Calculating galaxy-galaxy lensing from pre-computed pairs

There is also a new delta_sigma_from_precomputed_pairs that allows users to pre-compute the mass surrounding each model galaxy and then compute \(\Delta\Sigma\) directly from an input mask; for cases where the candidate positions of galaxies are known in advance, the delta_sigma_from_precomputed_pairs will generally improve runtimes for calculating \(\Delta\Sigma\) by orders of magnitude.

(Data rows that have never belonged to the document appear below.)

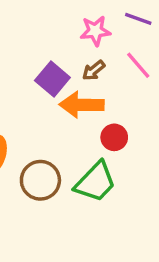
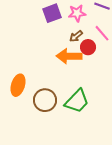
purple square: (52, 79) -> (52, 13), moved, turned 30
red circle: (114, 137) -> (88, 47), moved

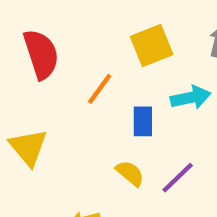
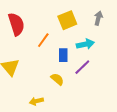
purple line: (178, 178) -> (82, 67), moved

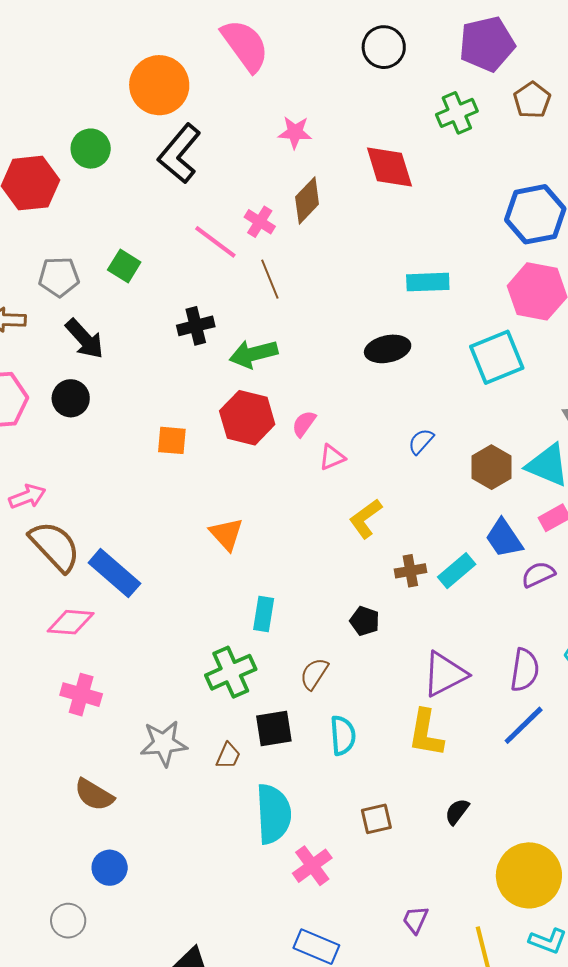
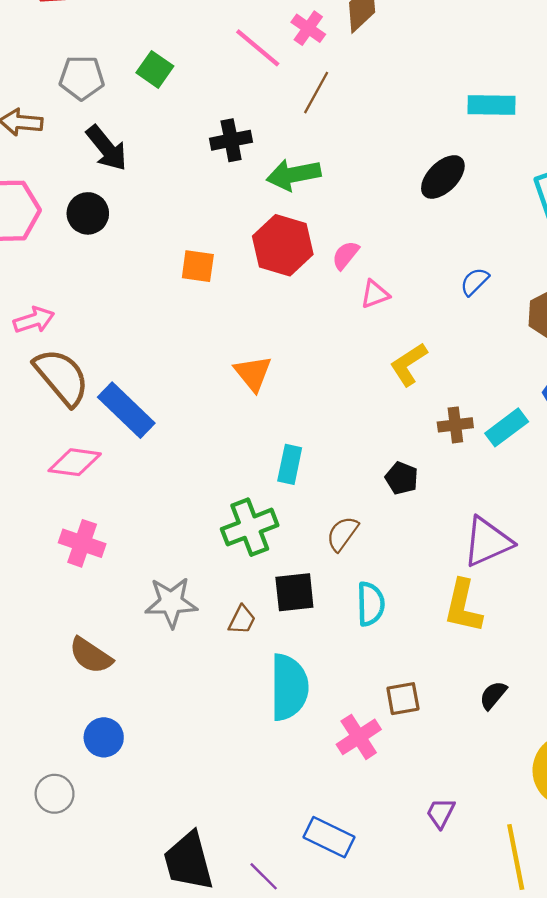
brown line: (270, 279) -> (316, 93), turned 48
black ellipse: (388, 349) -> (443, 177), turned -36
pink cross: (312, 866) -> (359, 737), moved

Calculating the HOD directly from a mock

The hod_from_mock function provides a convenient interface for calculating the mean number of galaxies per halo as a function of, for example, halo mass. The API permits arbitrary subsampling; supports any input independent variable, and is performant enough to apply to MCMC applications of, e.g., group statistics. Thus the hod_from_mock function could be used for example, to calculate \(\langle N_{\rm cen}|M_{\rm vir}\rangle\), \(\langle N_{\rm red}|V_{\rm max}\rangle\), or \(\langle N_{\rm blue-sat}|M_{\rm group}\rangle\).

Further Details

All Halotools official releases include minor bug-fixes and performance enhancements. All such changes appear in the Full Changelog, and can also be reviewed in detail by filtering the GitHub Issues page for issues that have been tagged with the Milestone matching the release you are interested in.